Material provided Block Start
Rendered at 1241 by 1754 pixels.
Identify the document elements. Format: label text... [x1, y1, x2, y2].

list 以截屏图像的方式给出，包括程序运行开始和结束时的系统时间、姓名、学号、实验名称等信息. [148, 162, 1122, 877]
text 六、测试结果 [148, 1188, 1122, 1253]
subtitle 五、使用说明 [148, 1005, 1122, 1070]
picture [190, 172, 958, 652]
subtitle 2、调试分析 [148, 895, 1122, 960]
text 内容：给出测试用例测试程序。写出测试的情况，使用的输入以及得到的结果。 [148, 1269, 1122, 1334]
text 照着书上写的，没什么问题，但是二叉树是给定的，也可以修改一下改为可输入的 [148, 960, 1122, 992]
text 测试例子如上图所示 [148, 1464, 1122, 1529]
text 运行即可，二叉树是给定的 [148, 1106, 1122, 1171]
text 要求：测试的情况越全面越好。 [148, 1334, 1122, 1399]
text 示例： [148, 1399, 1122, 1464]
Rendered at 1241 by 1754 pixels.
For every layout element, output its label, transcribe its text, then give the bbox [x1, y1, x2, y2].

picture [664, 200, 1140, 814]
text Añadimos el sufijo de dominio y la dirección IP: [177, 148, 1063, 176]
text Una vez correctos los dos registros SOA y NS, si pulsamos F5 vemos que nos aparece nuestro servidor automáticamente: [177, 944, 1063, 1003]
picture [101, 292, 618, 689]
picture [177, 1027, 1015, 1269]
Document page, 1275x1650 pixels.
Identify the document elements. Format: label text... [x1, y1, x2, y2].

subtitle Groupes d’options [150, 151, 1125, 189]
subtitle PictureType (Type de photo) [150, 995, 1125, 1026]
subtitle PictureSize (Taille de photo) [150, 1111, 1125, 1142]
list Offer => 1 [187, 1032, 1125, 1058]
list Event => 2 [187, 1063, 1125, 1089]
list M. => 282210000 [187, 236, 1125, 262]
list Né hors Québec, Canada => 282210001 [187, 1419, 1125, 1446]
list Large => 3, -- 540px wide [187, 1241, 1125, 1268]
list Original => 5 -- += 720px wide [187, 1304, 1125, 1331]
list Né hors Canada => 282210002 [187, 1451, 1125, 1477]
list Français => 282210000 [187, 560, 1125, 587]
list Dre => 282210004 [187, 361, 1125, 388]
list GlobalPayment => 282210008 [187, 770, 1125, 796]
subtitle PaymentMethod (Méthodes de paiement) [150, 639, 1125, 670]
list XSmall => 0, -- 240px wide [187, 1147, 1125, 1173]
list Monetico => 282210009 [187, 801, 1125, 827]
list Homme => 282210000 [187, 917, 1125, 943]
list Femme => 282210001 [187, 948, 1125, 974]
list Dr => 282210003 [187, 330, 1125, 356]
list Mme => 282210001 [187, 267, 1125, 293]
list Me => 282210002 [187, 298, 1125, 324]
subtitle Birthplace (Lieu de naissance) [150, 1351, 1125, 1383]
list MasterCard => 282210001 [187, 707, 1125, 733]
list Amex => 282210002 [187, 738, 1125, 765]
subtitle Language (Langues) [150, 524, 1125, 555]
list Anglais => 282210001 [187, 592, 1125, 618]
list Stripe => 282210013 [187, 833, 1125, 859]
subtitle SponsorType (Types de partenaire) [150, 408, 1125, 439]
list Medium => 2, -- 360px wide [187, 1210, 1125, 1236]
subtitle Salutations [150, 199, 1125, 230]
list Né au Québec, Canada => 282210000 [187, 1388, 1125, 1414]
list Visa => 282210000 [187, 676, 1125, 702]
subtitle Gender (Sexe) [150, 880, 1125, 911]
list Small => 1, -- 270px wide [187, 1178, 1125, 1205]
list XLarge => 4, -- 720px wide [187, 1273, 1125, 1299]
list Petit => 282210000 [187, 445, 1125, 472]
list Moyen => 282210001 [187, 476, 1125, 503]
Material provided Block End
Task details |
Copy the listing word for word.

Exercise solution |
Rendered at 1241 by 1754 pixels.
Identify the document elements. Format: label text... [x1, y1, x2, y2].

list 以截屏图像的方式给出，包括程序运行开始和结束时的系统时间、姓名、学号、实验名称等信息. [148, 162, 1122, 877]
text 六、测试结果 [148, 1188, 1122, 1253]
subtitle 五、使用说明 [148, 1005, 1122, 1070]
picture [190, 172, 958, 652]
subtitle 2、调试分析 [148, 895, 1122, 960]
text 内容：给出测试用例测试程序。写出测试的情况，使用的输入以及得到的结果。 [148, 1269, 1122, 1334]
text 照着书上写的，没什么问题，但是二叉树是给定的，也可以修改一下改为可输入的 [148, 960, 1122, 992]
text 测试例子如上图所示 [148, 1464, 1122, 1529]
text 运行即可，二叉树是给定的 [148, 1106, 1122, 1171]
text 要求：测试的情况越全面越好。 [148, 1334, 1122, 1399]
text 示例： [148, 1399, 1122, 1464]
Rendered at 1241 by 1754 pixels.
For every layout element, output its label, transcribe its text, then give the bbox [x1, y1, x2, y2].

picture [664, 200, 1140, 814]
text Añadimos el sufijo de dominio y la dirección IP: [177, 148, 1063, 176]
text Una vez correctos los dos registros SOA y NS, si pulsamos F5 vemos que nos aparece nuestro servidor automáticamente: [177, 944, 1063, 1003]
picture [101, 292, 618, 689]
picture [177, 1027, 1015, 1269]
Document page, 1275x1650 pixels.
Identify the document elements. Format: label text... [x1, y1, x2, y2].

subtitle Groupes d’options [150, 151, 1125, 189]
subtitle PictureType (Type de photo) [150, 995, 1125, 1026]
subtitle PictureSize (Taille de photo) [150, 1111, 1125, 1142]
list Offer => 1 [187, 1032, 1125, 1058]
list Event => 2 [187, 1063, 1125, 1089]
list M. => 282210000 [187, 236, 1125, 262]
list Né hors Québec, Canada => 282210001 [187, 1419, 1125, 1446]
list Large => 3, -- 540px wide [187, 1241, 1125, 1268]
list Original => 5 -- += 720px wide [187, 1304, 1125, 1331]
list Né hors Canada => 282210002 [187, 1451, 1125, 1477]
list Français => 282210000 [187, 560, 1125, 587]
list Dre => 282210004 [187, 361, 1125, 388]
list GlobalPayment => 282210008 [187, 770, 1125, 796]
subtitle PaymentMethod (Méthodes de paiement) [150, 639, 1125, 670]
list XSmall => 0, -- 240px wide [187, 1147, 1125, 1173]
list Monetico => 282210009 [187, 801, 1125, 827]
list Homme => 282210000 [187, 917, 1125, 943]
list Femme => 282210001 [187, 948, 1125, 974]
list Dr => 282210003 [187, 330, 1125, 356]
list Mme => 282210001 [187, 267, 1125, 293]
list Me => 282210002 [187, 298, 1125, 324]
subtitle Birthplace (Lieu de naissance) [150, 1351, 1125, 1383]
list MasterCard => 282210001 [187, 707, 1125, 733]
list Amex => 282210002 [187, 738, 1125, 765]
subtitle Language (Langues) [150, 524, 1125, 555]
list Anglais => 282210001 [187, 592, 1125, 618]
list Stripe => 282210013 [187, 833, 1125, 859]
subtitle SponsorType (Types de partenaire) [150, 408, 1125, 439]
list Medium => 2, -- 360px wide [187, 1210, 1125, 1236]
subtitle Salutations [150, 199, 1125, 230]
list Né au Québec, Canada => 282210000 [187, 1388, 1125, 1414]
list Visa => 282210000 [187, 676, 1125, 702]
subtitle Gender (Sexe) [150, 880, 1125, 911]
list Small => 1, -- 270px wide [187, 1178, 1125, 1205]
list XLarge => 4, -- 720px wide [187, 1273, 1125, 1299]
list Petit => 282210000 [187, 445, 1125, 472]
list Moyen => 282210001 [187, 476, 1125, 503]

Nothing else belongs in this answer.